- Supreme Court of the United States

Argued March 25, 1897 Decided May 10, 1897
- Full case name: Davis v. Commonwealth of Massachusetts
- Citations: 167 U.S. 43 (more) 17 S. Ct. 731; 42 L. Ed. 71

Court membership
- Chief Justice Melville Fuller Associate Justices Stephen J. Field · John M. Harlan Horace Gray · David J. Brewer Henry B. Brown · George Shiras Jr. Edward D. White · Rufus W. Peckham

Case opinion
- Majority: White, joined by unanimous

= Davis v. Massachusetts =

Davis v. Commonwealth of Massachusetts, 167 U.S. 43 (1897), was a case in which the Supreme Court of the United States sustained a conviction of a man for making a speech on Boston Common in violation of an ordinance that forbade the making of a public address there without a permit from the mayor.

== Facts of the case ==
Section 66 of the Revised Ordinances of the City of Boston (1893) reads as follows:

'Sec. 66. No person shall, in or upon any of the public grounds, make any public address, discharge any cannon or firearm, expose for sale any goods, wares or merchandise, erect or maintain any booth, stand, tent or apparatus for the purposes of public amusement or show, except in accordance with a permit from the mayor.'

It was alleged by the prosecution that Davis made a speech on Boston Common without a permit. Davis was brought before the Municipal Court of the City of Boston and convicted of violating section 66.

== Prior history ==
The proceedings were removed to the Superior Court of the county of Suffolk, where Davis renewed a motion which he had interposed in the municipal court to quash the complaint. There were seven reasons argued to support the motion; among these was the assertion that the ordinance violated the rights alleged to be secured to the accused by the constitution of the state, and by the Fourteenth Amendment. The motion to quash being overruled by the Superior Court, Davis was tried before the court and a jury.

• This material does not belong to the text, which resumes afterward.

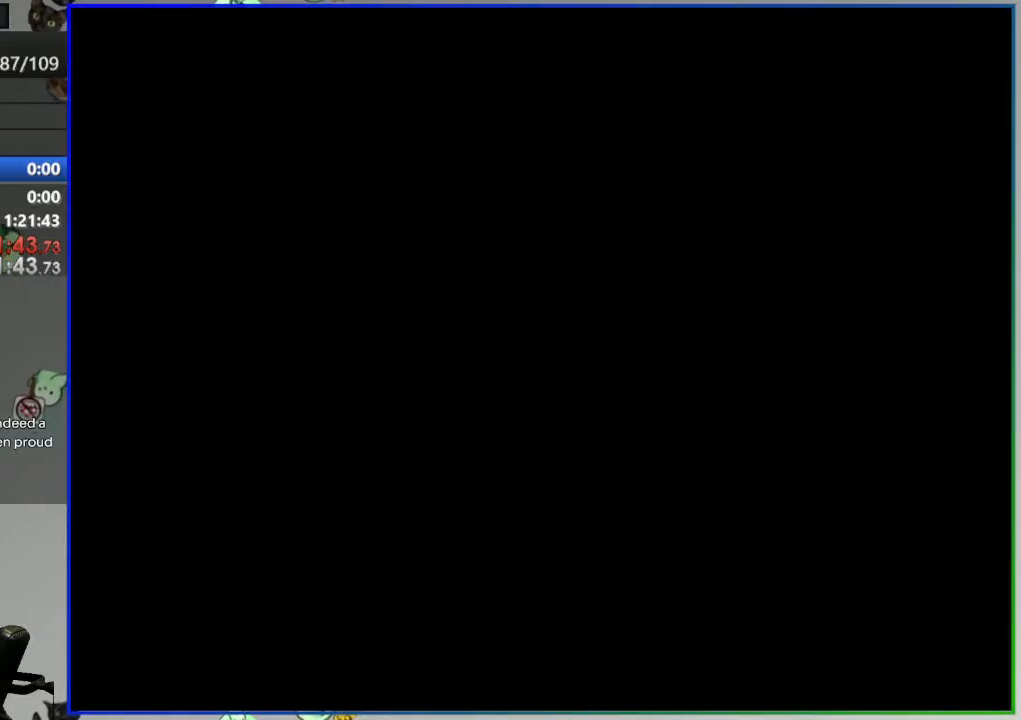
{"buttons": [], "events": []}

At the trial the government put in evidence the ordinance heretofore referred to, and called the attention of the court to sections 35 and 39 of chapter 448 of the acts passed by the legislature of Massachusetts in the year 1854. Davis was convicted and subsequently appealed to the Supreme Court.

== Decision ==
Davis' conviction was upheld by a unanimous decision of the Supreme Court.